AIM OF THE TASK:
Below are entries; output exactly the lines from the one with "0: (235, 291, 7.55)" to the one with "13: (310, 120, 6.46)", both included, and nothing else.

SUPPLIED INFORMATION:
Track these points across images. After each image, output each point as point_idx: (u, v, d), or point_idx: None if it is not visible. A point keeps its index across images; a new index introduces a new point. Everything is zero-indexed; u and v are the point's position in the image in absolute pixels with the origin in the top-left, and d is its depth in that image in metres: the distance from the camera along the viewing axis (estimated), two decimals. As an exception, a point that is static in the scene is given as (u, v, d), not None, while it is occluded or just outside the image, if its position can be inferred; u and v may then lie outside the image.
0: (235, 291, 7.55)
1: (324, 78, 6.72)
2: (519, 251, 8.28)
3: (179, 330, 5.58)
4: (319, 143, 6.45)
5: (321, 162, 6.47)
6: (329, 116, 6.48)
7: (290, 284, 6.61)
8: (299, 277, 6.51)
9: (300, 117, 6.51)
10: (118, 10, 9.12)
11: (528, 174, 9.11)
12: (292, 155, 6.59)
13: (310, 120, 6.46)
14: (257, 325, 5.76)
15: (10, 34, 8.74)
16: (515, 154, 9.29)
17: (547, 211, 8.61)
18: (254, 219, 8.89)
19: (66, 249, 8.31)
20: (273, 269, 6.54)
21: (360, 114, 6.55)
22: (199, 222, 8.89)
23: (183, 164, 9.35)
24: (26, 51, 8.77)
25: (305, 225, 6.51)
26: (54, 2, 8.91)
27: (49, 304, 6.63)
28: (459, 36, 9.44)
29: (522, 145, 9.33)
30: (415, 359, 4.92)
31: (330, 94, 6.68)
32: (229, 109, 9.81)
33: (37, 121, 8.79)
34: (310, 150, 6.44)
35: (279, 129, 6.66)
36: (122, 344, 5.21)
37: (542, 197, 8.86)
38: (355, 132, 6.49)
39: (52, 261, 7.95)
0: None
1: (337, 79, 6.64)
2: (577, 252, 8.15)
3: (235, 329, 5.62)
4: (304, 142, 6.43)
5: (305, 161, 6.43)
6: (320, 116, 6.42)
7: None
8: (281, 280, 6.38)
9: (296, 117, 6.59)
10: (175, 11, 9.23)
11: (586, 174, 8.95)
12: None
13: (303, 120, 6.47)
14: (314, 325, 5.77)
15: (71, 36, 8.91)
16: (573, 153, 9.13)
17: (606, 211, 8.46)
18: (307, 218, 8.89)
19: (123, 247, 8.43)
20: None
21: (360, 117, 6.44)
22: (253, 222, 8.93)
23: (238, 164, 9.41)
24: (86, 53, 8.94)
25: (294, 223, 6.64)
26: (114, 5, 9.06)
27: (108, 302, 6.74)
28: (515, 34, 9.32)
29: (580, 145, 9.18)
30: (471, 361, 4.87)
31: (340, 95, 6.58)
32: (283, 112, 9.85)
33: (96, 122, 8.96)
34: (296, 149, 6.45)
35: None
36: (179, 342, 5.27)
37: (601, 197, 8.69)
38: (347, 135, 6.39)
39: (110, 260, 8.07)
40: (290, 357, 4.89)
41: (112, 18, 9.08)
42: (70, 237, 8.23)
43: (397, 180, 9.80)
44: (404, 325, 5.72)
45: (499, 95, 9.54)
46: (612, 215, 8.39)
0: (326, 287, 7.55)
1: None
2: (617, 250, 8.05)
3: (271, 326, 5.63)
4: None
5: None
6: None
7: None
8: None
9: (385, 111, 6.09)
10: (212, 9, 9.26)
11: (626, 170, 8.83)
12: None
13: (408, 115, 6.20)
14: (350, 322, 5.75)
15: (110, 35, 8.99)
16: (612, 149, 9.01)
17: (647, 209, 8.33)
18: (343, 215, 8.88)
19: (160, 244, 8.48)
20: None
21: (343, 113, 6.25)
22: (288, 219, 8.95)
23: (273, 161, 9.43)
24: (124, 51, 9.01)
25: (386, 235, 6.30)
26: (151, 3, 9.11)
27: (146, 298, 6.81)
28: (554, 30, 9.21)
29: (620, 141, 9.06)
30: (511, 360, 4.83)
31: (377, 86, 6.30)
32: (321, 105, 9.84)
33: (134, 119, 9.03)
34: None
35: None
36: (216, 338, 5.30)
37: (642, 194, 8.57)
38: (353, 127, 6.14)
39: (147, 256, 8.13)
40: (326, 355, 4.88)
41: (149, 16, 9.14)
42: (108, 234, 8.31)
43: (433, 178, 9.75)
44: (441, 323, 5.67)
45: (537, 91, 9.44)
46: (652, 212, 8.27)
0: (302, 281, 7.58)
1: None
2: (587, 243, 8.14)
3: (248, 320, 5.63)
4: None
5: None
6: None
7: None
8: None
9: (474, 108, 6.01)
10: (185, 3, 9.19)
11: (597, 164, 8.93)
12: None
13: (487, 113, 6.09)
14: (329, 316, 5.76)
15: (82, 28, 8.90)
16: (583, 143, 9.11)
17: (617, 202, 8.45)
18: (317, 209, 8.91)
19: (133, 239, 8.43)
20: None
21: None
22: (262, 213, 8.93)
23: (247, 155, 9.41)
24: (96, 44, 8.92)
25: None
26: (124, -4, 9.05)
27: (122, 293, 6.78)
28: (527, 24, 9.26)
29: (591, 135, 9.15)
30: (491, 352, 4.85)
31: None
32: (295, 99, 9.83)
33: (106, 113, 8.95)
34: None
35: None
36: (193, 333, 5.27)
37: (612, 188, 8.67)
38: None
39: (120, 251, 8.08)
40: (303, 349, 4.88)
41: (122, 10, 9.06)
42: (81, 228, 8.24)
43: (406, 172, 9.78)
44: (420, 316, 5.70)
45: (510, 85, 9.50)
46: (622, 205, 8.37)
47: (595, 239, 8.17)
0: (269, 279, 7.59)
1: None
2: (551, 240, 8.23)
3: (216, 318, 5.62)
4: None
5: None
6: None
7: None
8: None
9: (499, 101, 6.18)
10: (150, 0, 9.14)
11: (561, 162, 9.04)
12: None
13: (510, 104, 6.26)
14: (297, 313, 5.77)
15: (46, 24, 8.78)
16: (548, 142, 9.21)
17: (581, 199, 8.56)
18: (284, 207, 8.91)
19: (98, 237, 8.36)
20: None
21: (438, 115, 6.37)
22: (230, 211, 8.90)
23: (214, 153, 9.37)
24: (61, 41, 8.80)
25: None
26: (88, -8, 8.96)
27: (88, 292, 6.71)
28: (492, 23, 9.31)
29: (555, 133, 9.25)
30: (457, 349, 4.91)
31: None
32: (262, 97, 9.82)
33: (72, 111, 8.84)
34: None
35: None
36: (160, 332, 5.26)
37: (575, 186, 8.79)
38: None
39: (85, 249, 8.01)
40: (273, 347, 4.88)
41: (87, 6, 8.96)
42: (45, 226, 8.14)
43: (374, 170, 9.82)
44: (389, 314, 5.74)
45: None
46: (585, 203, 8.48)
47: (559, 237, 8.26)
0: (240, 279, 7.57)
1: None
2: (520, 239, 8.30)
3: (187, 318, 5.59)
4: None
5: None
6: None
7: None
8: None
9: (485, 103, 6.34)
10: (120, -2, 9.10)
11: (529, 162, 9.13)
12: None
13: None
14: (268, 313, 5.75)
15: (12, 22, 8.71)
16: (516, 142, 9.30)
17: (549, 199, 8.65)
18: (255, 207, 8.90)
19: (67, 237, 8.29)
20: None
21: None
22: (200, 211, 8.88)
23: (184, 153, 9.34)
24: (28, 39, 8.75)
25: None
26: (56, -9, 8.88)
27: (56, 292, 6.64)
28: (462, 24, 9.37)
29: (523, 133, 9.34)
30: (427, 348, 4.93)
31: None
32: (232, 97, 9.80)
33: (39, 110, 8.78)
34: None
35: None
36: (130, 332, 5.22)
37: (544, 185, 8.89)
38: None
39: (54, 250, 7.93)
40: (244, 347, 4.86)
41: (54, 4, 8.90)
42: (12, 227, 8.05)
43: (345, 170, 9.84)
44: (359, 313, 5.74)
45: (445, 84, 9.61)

WRITTEN RESPONSE:
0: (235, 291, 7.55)
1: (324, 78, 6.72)
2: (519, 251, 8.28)
3: (179, 330, 5.58)
4: (319, 143, 6.45)
5: (321, 162, 6.47)
6: (329, 116, 6.48)
7: (290, 284, 6.61)
8: (299, 277, 6.51)
9: (300, 117, 6.51)
10: (118, 10, 9.12)
11: (528, 174, 9.11)
12: (292, 155, 6.59)
13: (310, 120, 6.46)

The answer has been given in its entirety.